Ночью он спал мало. Он часто просыпался после страшных снов с лицом в поту, одичалый, уставший от жизни, но сразу же вскакивал, глядел в зеркало шкафа, смотрел на хаотический пейзаж этих смятенных черт, мрачно, с ненавистью или улыбаясь, как бы злорадствуя. Однажды ему приснилось, что его пытают, вбивают гвозди в глаза, разрывают крюками ноздри, и он нарисовал это казнимое лицо с гвоздями в глазах углем на обложке лежавшей под рукой книги; мы нашли этот странный рисунок после его смерти. В приступе поразившей лицо невралгии он привалился, скрючившись, к спинке стула, смеялся и кричал от боли, держа перед зеркалом обезображенное лицо, разглядывал, как оно дергается, глумился над слезами.
И не только свое лицо или тысячу своих лиц написал он на этом портрете, не только свои глаза и губы, скорбное ущелье рта, расщепленную скалу лба, свилеватые руки, дрожащие пальцы, сарказм ума, смерть в глазах. Своенравным, перегруженным, убористым и дрожащим почерком своей кисти он написал еще свою жизнь, свою любовь, свою веру, свое отчаяние.
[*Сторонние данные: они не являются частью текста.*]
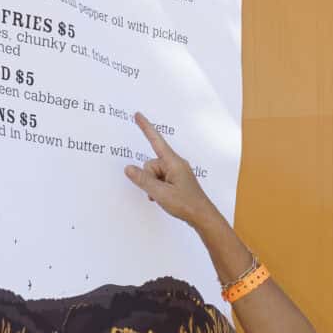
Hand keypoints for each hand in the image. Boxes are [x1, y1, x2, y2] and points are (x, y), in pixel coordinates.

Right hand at [126, 113, 219, 231]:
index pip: (156, 141)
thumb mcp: (160, 193)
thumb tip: (129, 169)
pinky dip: (158, 189)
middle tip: (158, 192)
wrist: (203, 217)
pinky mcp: (177, 181)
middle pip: (151, 164)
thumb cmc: (186, 204)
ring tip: (163, 197)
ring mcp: (177, 173)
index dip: (146, 128)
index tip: (138, 115)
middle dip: (148, 177)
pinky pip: (160, 180)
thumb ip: (143, 180)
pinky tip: (163, 198)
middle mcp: (176, 164)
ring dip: (153, 186)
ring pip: (154, 174)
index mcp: (173, 162)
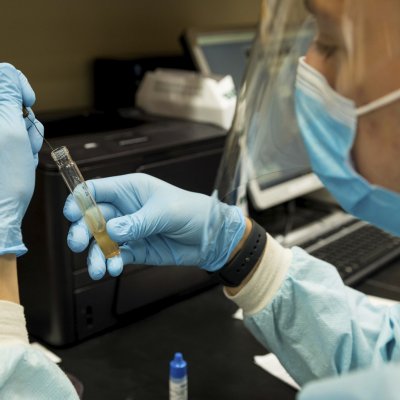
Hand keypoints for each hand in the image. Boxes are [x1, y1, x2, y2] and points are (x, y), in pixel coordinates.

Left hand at [0, 63, 43, 255]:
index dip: (19, 87)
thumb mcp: (10, 130)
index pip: (2, 76)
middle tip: (25, 140)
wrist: (0, 212)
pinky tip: (20, 160)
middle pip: (10, 101)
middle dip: (25, 119)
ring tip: (22, 155)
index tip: (28, 104)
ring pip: (16, 120)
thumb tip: (10, 73)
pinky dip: (23, 146)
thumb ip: (8, 94)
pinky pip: (14, 136)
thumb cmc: (3, 180)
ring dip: (27, 136)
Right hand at [63, 173, 245, 279]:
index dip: (80, 200)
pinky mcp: (136, 249)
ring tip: (97, 269)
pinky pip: (116, 256)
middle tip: (79, 244)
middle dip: (83, 230)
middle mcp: (126, 210)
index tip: (71, 213)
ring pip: (101, 241)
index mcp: (131, 190)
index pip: (97, 190)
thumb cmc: (195, 212)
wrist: (213, 238)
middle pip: (93, 218)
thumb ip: (139, 221)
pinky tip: (113, 269)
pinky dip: (110, 263)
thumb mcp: (167, 212)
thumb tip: (112, 230)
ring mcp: (129, 231)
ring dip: (95, 255)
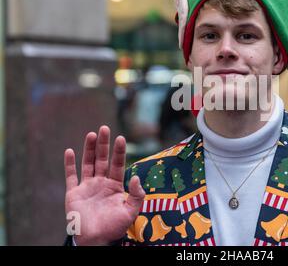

Стаи голых женщин написал он тоже, унесшихся, как птицы, закланных перед идолом Клингзором, написал и юношу с лицом самоубийцы, и далекие храмы и леса, и старого бородатого бога, могучего и глупого, и рассеченную кинжалом женскую грудь, и бабочек с лицами на крыльях, и на самом заднем плане, на краю хаоса – смерть, серый призрак, вонзивший в мозг написанного Клингзора маленькое, как иголка, копье.
После того как он часами писал, в него вдруг вселялось беспокойство, он метался по комнатам, распахивал двери, выхватывал бутылки из шкафа, хватал книги с полок, срывал скатерти со столов, лежал, читая, на полу, высовывался, жадно дыша, в окна, искал старые рисунки и фотографии, заваливал полы и столы, кровати и стулья во всех комнатах бумагами, картинами, книгами, письмами. Все смешивалось в печальной неразберихе, когда в окна залетал ветер с дождем. Среди старых вещей он нашел свой детский портрет, фотографию, сделанную, когда ему шел четвертый год, он был на ней в белом летнем костюмчике, из-под белесых волос глядело мило-упрямое мальчишеское лицо. Он нашел портреты своих родителей, фотографии возлюбленных юных лет. Все занимало, раздражало, волновало, мучило его, тянуло то туда, то сюда, он все хватал, снова бросал, наконец убегал к своей деревянной доске и писал снова. Глубже бороздил ущелья своего портрета, шире возводил храм своей жизни, мощнее выражал вечность каждого существования, надрывнее его бренность, прелестнее его улыбающуюся символичность, насмешливее его обреченность истлеть. Потом он опять вскакивал, затравленный олень, и, как узник, метался по комнатам. Радость и глубокое блаженство творчества пронизывали его, как влажная ликующая гроза, пока боль опять не бросала его наземь и не швыряла ему в лицо черепки его жизни и его искусства. Он молился перед своей картиной и оплевывал ее. Он был безумен, как безумен всякий творец. Но в безумии творчества он безошибочно умно, как лунатик, делал все, чего требовало его творение. Он чувствовал и верил, что в этой жестокой битве за его портрет вершится не только судьба и отчет отдельного человека, но и нечто всечеловеческое, общее, необходимое. Он чувствовал: теперь он снова стоит перед какой-то задачей, перед какой-то судьбой, а весь предшествующий страх, все попытки бегства, весь хмель, весь угар были лишь страхом перед этой его задачей и бегством от нее. А теперь кончился страх, кончилось бегство, теперь оставалось только «вперед», оставалось только рубить и колоть, победить и погибнуть. Он побеждал, и он погибал, и страдал, и смеялся, и пробивал себе путь, убивал и умирал, рождал и рождался.